Sunday, May 17, 2015

Never let the big man beat you.

E-mail message from a friend:

Sat, May 16, 2015 at 10:08 AM

How did this clown win a World Series?  He forgot one of Ken's fundamental rules: never let the big man beat you. 

My reply:

That was me quoting Rizzuto quoting McCarthy.  Besides, this big man was a PED guy, so why would Red Sox fear him?  They boo cheaters like A-Rod, ...  Actually, just A-Rod.  Certainly not Manny Ramirez or Ortiz.


From the Boston Herald article:

SEATTLE — John Farrell didn’t even wait for reporters to finish walking into his office last night when the Red Sox manager took the blame for his team’s latest loss.

“Before you even ask the question,” he said, “that was a terrible decision on my part. I own that one.”

Nobody in baseball has hit better than Nelson Cruz this season, which is what made Farrell’s decision to have Junichi Tazawa pitch to the Mariners slugger with two outs and a runner on second base in the ninth inning so confusing. First base was open, begging for Cruz to take it freely. He had entered yesterday leading the American League with a .361 average and a 1.158 OPS.

On deck was Kyle Seager, hitting .246.

Tazawa threw an 87-mph splitter that caught just a bit of the plate and Cruz crushed it to the left-center field gap as the Mariners walked off on the Red Sox, 2-1.

Joe McCarthy and Phil Rizzuto are in the Hall of Fame, McCarthy as a manager and Rizzuto as a shortstop.  Rizzuto played his entire major league career for the Yankees: 1941-1942, military service 1943-1945, 1946-1956; AL MVP 1950.  Rizzuto then became a Yankee announcer starting in September 1956 following his release through 1996, Derek Jeter's first season.  McCarthy managed the Yankees 1931-1945, plus the first 35 (22-13) games of 1946.  So, Rizzuto really overlapped with McCarthy in Rizzuto's first two seasons when he would have been most impressionable.

Many times Rizzuto would quote or paraphrase McCarthy for whom Rizzuto obviously had both affection and respect, something that Rizzuto did not have for Casey Stengel who managed the Yankees 1949-1960.  One of the things that apparently had impressed Rizzuto was McCarthy supposedly having said: "Never let the big man beat you."  Or words to that effect.
Photo of Ted Williams
In 1941 and 1942 in the American League the big man was obviously Ted Williams of the Boston Red Sox.  This was especially true if you considered only non-Yankees, which would fit McCarthy's situation.  Williams could have been AL MVP in both seasons except:
- the Yankees won the AL pennant both years
- to borrow the phrase from the musical comedy "1776" about John Adams: he was obnoxious and disliked.

Williams is the most recent qualifying player with a .400 batting average (BA): .406 in 1941.  That season Joe DiMaggio had at least one hit in 56 consecutive games during which the Yankees broke open the pennant race.

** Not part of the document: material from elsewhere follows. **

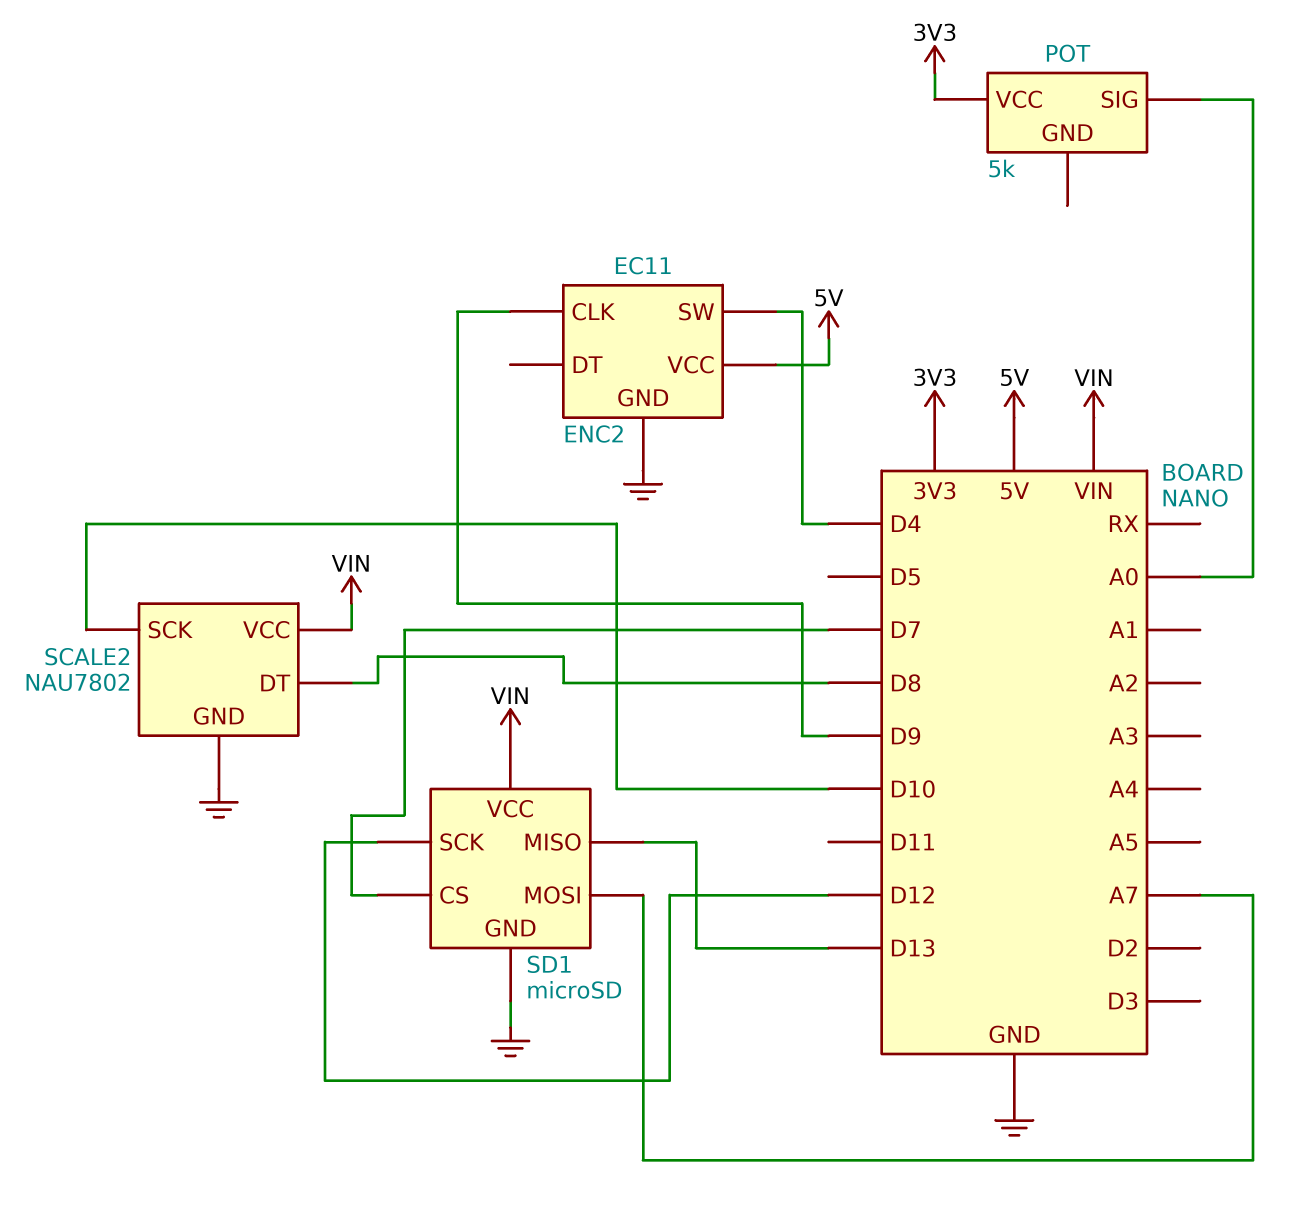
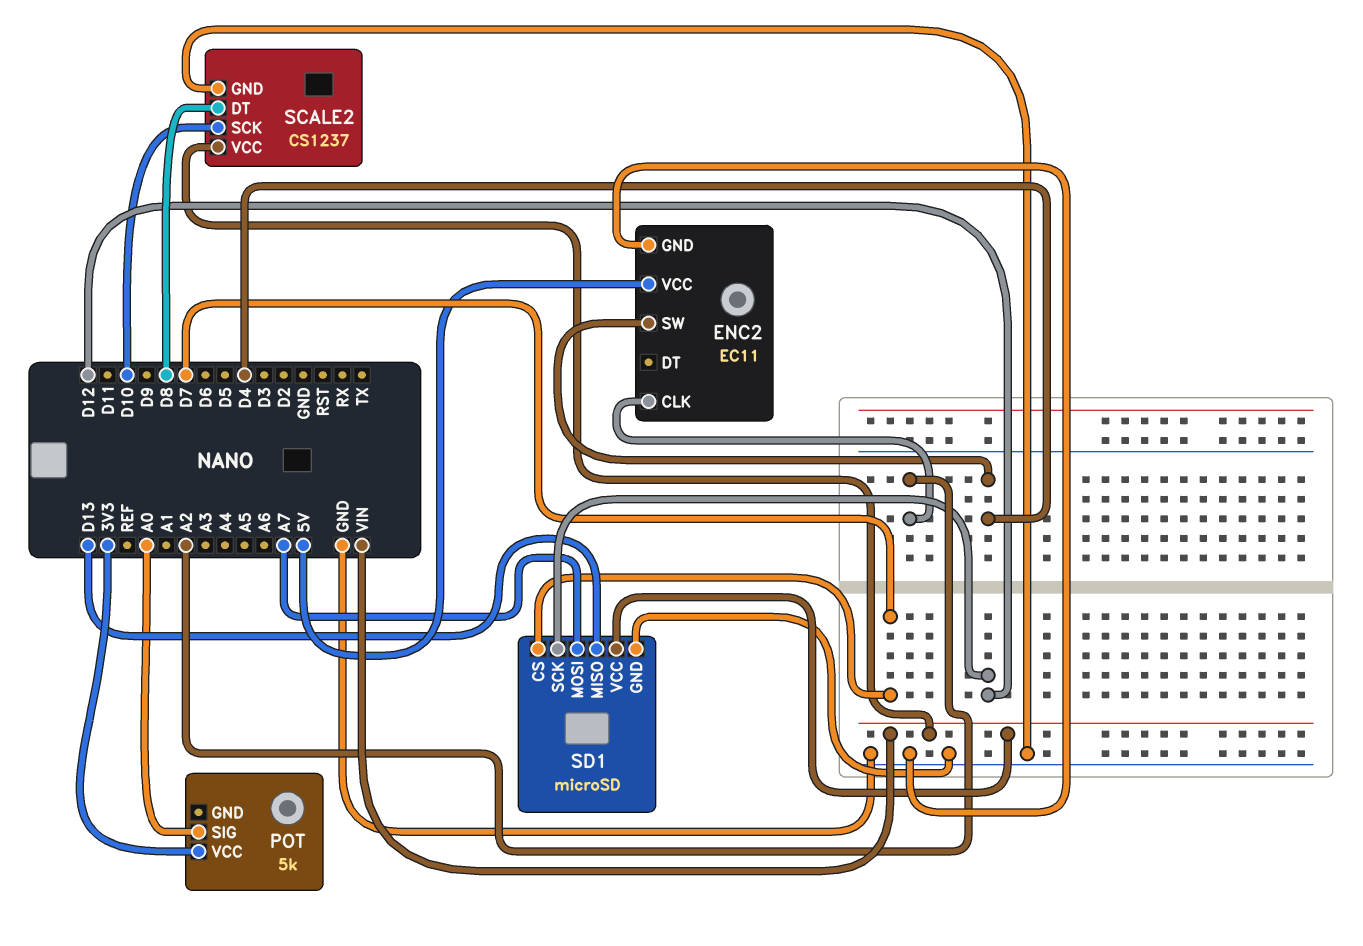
ENC2 pin CLK: D9 -> A2
SCALE2: NAU7802 -> CS1237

In 1942 Williams had his first of two triple crowns, leading the league in BA, RBI and home runs.  Yankee second baseman Joe Gordon was voted AL MVP by the baseball writers.

I just asked another friend if he remembered Rizzuto say "Never let the big man beat you."  He did not recall the exact phrase but that it referred to Williams.  I do recall the phrase but not a specific reference to Williams.

However, the thought is the important thing and with all the current emphasis on not walking batters it's interesting that Red Sox manager John Farrell's decision was immediately challenged on the old Joe McCarthy idea.  McCarthy later managed the Red Sox and Williams, winning 96 games in 1948 and 96 again in 1949, second both seasons.  In 1950 the team was 31-28 when McCarthy left.